Но в Афинах, в ярком солнечном свете, в Афинах, где почти невозможно добиться, чтобы днем подали чай, и пожилые господа, рассуждающие о политике, рассуждают о ней шиворот-навыворот, в Афинах, вытянув ноги и положив локоть на ручку бамбукового кресла, сидела Сандра Уэнтуорт-Уильямс с опущенной вуалью, одетая в белое, и голубые клубочки дыма, колыхаясь, уплывали прочь от ее сигареты.

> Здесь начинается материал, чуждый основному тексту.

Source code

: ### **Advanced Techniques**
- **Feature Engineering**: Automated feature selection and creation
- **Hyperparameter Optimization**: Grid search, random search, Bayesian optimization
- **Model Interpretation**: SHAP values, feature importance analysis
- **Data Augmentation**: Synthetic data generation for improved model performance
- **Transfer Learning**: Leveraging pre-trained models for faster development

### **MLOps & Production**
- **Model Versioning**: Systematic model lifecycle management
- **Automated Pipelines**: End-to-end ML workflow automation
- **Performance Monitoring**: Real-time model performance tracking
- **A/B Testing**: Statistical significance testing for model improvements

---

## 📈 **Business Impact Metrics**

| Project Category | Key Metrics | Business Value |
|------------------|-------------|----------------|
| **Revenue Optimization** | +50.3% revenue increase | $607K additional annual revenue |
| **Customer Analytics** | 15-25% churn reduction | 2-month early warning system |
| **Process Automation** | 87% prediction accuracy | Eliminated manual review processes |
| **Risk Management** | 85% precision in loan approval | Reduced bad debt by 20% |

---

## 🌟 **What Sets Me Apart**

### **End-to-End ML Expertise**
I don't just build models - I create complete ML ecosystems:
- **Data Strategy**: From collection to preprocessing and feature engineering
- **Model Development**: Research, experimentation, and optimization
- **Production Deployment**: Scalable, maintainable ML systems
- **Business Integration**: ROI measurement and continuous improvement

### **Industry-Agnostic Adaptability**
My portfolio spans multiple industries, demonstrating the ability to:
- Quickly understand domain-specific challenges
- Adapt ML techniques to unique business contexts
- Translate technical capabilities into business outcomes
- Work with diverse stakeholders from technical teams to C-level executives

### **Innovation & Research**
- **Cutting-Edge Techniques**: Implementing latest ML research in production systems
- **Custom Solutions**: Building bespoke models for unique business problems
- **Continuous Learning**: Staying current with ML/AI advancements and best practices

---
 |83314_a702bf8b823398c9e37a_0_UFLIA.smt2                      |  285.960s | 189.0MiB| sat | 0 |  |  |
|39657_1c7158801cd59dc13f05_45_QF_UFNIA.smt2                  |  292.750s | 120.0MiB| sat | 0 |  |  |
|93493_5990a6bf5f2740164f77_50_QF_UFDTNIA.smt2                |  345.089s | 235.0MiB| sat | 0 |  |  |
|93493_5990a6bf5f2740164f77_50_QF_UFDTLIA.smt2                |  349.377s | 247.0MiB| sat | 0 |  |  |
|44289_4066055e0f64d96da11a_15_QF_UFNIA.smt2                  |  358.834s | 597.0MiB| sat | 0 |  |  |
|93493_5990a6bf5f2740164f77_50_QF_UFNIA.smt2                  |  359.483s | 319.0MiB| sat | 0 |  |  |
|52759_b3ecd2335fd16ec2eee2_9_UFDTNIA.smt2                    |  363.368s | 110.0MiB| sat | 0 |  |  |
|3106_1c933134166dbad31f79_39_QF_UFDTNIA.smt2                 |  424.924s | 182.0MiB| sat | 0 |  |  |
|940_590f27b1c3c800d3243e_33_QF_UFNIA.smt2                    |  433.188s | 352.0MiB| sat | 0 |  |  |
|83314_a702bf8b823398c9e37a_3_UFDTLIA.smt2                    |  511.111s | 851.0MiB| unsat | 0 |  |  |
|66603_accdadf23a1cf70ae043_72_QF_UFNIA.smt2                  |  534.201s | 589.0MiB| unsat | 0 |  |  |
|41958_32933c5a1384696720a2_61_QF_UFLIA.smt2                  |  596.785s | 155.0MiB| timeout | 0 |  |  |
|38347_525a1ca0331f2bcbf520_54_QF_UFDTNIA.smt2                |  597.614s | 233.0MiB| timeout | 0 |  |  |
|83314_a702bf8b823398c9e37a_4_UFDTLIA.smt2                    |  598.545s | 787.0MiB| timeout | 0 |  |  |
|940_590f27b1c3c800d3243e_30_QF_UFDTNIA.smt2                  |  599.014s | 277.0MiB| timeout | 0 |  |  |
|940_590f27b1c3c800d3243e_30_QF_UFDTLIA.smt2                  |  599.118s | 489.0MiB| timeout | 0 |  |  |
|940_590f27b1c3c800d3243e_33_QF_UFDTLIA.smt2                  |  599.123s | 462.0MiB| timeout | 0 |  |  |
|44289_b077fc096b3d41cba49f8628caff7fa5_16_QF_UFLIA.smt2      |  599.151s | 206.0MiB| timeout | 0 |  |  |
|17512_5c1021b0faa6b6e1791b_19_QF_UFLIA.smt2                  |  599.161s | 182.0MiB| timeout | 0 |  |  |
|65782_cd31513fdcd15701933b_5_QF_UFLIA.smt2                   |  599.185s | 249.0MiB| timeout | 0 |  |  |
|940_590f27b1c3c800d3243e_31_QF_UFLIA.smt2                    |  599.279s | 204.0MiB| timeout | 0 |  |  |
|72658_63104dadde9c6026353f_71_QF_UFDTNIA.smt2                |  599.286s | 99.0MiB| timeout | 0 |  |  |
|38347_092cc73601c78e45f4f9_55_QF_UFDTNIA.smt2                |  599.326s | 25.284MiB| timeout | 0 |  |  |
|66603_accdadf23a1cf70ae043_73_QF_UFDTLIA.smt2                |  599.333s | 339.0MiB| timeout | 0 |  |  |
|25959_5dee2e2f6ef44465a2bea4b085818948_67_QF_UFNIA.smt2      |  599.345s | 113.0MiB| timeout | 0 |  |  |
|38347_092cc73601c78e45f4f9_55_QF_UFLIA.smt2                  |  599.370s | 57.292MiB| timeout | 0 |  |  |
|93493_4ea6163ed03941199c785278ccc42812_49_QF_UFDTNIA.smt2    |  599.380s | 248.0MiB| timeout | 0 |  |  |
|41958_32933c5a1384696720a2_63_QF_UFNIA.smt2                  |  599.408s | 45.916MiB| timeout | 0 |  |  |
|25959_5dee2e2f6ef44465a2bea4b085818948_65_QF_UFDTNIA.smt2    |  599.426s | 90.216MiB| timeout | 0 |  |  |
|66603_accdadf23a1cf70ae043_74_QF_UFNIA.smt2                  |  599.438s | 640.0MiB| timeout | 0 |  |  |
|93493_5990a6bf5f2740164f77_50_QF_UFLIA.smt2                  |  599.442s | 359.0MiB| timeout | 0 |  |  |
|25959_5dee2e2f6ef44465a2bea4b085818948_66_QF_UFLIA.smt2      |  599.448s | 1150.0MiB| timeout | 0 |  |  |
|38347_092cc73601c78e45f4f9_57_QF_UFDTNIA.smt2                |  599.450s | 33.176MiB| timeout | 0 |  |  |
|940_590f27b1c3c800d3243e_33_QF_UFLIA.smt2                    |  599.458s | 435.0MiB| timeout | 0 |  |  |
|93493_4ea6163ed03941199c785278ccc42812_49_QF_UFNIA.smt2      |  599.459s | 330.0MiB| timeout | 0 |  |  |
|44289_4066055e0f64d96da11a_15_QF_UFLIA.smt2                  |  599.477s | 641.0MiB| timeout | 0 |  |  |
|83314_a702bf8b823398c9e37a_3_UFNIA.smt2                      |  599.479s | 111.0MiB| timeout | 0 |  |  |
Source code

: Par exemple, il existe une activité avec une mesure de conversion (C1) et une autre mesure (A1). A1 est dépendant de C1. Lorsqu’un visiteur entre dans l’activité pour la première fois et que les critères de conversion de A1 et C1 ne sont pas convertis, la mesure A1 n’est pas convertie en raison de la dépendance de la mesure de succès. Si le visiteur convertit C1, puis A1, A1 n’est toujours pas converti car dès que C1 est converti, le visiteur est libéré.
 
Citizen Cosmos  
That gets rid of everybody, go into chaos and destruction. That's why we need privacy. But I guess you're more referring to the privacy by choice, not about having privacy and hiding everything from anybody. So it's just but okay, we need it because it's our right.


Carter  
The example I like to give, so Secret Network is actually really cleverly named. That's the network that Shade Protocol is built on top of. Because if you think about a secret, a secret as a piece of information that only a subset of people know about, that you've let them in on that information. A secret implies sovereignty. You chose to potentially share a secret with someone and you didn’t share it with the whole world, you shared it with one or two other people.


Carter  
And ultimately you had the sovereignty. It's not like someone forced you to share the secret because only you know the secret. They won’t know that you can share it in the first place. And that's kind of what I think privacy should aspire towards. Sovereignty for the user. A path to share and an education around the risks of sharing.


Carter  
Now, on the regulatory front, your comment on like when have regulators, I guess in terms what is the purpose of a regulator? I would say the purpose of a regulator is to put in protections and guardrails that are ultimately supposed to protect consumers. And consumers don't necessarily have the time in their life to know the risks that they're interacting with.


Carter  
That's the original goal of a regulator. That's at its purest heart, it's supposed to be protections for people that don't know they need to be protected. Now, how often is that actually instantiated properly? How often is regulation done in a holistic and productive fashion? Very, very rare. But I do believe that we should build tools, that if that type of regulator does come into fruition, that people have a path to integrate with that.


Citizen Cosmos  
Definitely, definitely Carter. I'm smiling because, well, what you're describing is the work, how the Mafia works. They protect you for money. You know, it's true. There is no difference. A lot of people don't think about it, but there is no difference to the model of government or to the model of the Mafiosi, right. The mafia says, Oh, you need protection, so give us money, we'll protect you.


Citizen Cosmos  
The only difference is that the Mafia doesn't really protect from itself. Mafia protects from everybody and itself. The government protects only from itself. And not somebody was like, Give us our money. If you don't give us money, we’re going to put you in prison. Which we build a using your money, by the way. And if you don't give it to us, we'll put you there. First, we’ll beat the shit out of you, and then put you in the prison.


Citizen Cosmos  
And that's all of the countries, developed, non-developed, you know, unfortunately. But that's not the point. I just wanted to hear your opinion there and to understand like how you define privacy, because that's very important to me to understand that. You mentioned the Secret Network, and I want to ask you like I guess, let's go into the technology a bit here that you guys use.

Апельсиновые деревья, которые растут на площади Конституции, оркестр, шарканье ног, небо, дома лимонного и розового цвета — все это после второй чашки кофе приобрело такую значительность для миссис Уэнтуорт-Уильямс, что она стала разыгрывать сама с собой историю о благородной и пылкой англичанке, которая в Микенах пригласила к себе в карету старую американскую даму (миссис Дагган), — историю не вполне вымышленную, хотя и умалчивающую об Эване, который стоял сперва на одной ноге, потом на другой и ждал, пока женщины наговорятся.
— Я перелагаю стихами жизнь отца Дамьена [26] — сказала тогда миссис Дагган, потому что она потеряла все, все на свете — мужа, ребенка и все вообще, но сохранила веру.
Сандра, переносясь от частного к всеобщему, лежала, откинувшись в забытьи.
Бег времени, так трагически подгоняющий нас; вечное напряжение и гудение, вдруг взрывающееся огненными вспышками, как эти недолговечные оранжевые шарики в зеленой листве (она глядела на апельсиновые деревья); поцелуи на губах, которым суждено так скоро растаять; мир, вертящийся в сумятице жары и шума, — хотя вечер, конечно, выдался тихий, с очаровательной этой блеклостью. «Потому что я все ощущаю и с той и с другой стороны, — думала Сандра, — и миссис Дагган теперь всегда будет мне писать, и я буду отвечать ей». Тут от музыки королевского оркестра, марширующего мимо с национальным флагом, разошлись еще более широкие круги чувства, и жизнь предстала чем-то таким, куда взбираются смельчаки, чтобы уйти в далекое море, — и волосы их развеваются (так она себе это представляла, а ветерок чуть шевелил апельсиновые деревья), и она сама возникала из россыпи серебряных брызг — в этот момент она увидела Джейкоба. Он стоял на площади с книгой под мышкой, рассеянно озираясь. Что он крепко сложен, а со временем может и погрузнеть, было очевидно.